Hyderabad’s Osman Sagar, Himayat Sagar face flood, encroachment risk
HYDERABAD: The twin reservoirs of Osman Sagar and Himayat Sagar, Hyderabad’s key drinking water sources, face growing risks due to encroachments, lack of desilting and poor coordination between departments. Experts warn the situation could trigger floods and water shortages.
Heavy inflows in recent weeks exposed mismanagement as the reservoirs filled to capacity. Engineers built them over a century ago on gravity-based designs, and they have never desilted them. Even moderate inflows push them to full levels, forcing emergency flood releases. Since the onset of the monsoon, the authorities released 5.90 TMC ft of the 6.60 TMC ft of inflows received into the Esa river from Himayat Sagar.
Encroachments and poor upkeep shrink reservoir catchment areas
Encroachments have claimed 590 acres of catchment land — 390 near Himayat Sagar and 200 near Osman Sagar. With no boundaries or reclamation, real estate growth has further eaten into buffer zones and tank-level lands.
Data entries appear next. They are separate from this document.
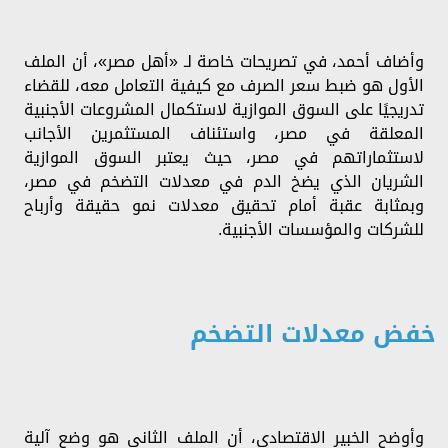
وأضاف أحمد، في تصريحات خاصة لـ «أهل مصر»، أن الملف
الأول هو ضبط سعر الصرف مع كيفية التعامل معه، للقضاء
تدريجيًا على السوق الموازية لاستكمال المشروعات الأجنبية
المعلقة في مصر، واستئناف المستثمرين الأجانب
لاستثماراتهم في مصر، حيث يعتبر السوق الموازية
الشريان الذي يضخ الدم في معدلات التضخم في مصر،
وبمثابة عقبة أمام تحقيق معدلات نمو حقيقة وأرباح
للشركات والمؤسسات الأجنبية.
خفض معدلات التضخم
وأوضح الخبير الاقتصادي، أن الملف الثاني هو وضع آلية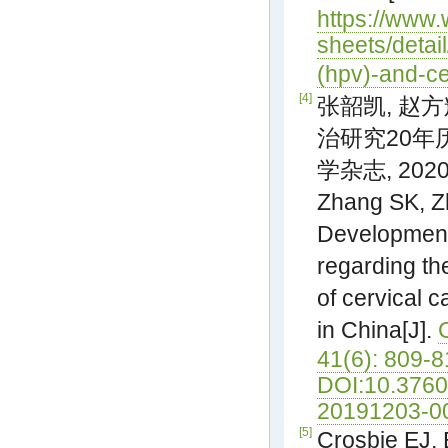
https://www.
sheets/detai
(hpv)-and-ce
[4]
张韶凯, 赵方
治研究20年历
学杂志, 2020, 
Zhang SK, Z
Development
regarding th
of cervical c
in China[J].
41(6): 809-8
DOI:10.3760
20191203-0
[5]
Crosbie EJ, 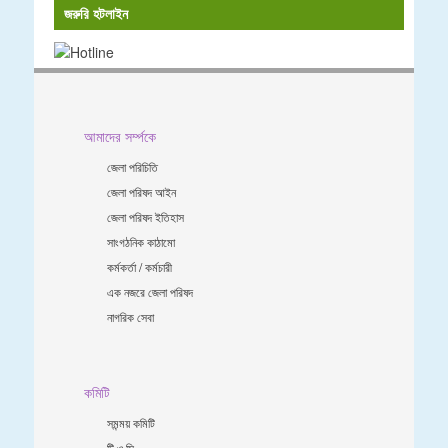
জরুরি হটলাইন
আমাদের সর্ম্পকে
জেলা পরিচিতি
জেলা পরিষদ আইন
জেলা পরিষদ ইতিহাস
সাংগঠনিক কাঠামো
কর্মকর্তা / কর্মচারী
এক নজরে জেলা পরিষদ
নাগরিক সেবা
কমিটি
সমন্ময় কমিটি
টি ও সি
Experts caution that extreme rain events such as cloudbursts could overwhelm the bunds. Coordination between the Hyderabad Metropolitan Water Supply and Sewerage Board, which manages the reservoirs, and the Irrigation Department, which controls inflows, aggravate the problem. Officials often lack timely inflow data, leading to sudden gate operations that flood downstream areas.
Allegations of corruption have surfaced, with irrigation officials accused of issuing no-objection certificates for plots within submerging zones. Some illegal constructions near Himayat Sagar were demolished recently.
Experts say the government must urgently enforce full tank level boundaries and desilt the reservoirs to safeguard Hyderabad’s drinking water and flood safety.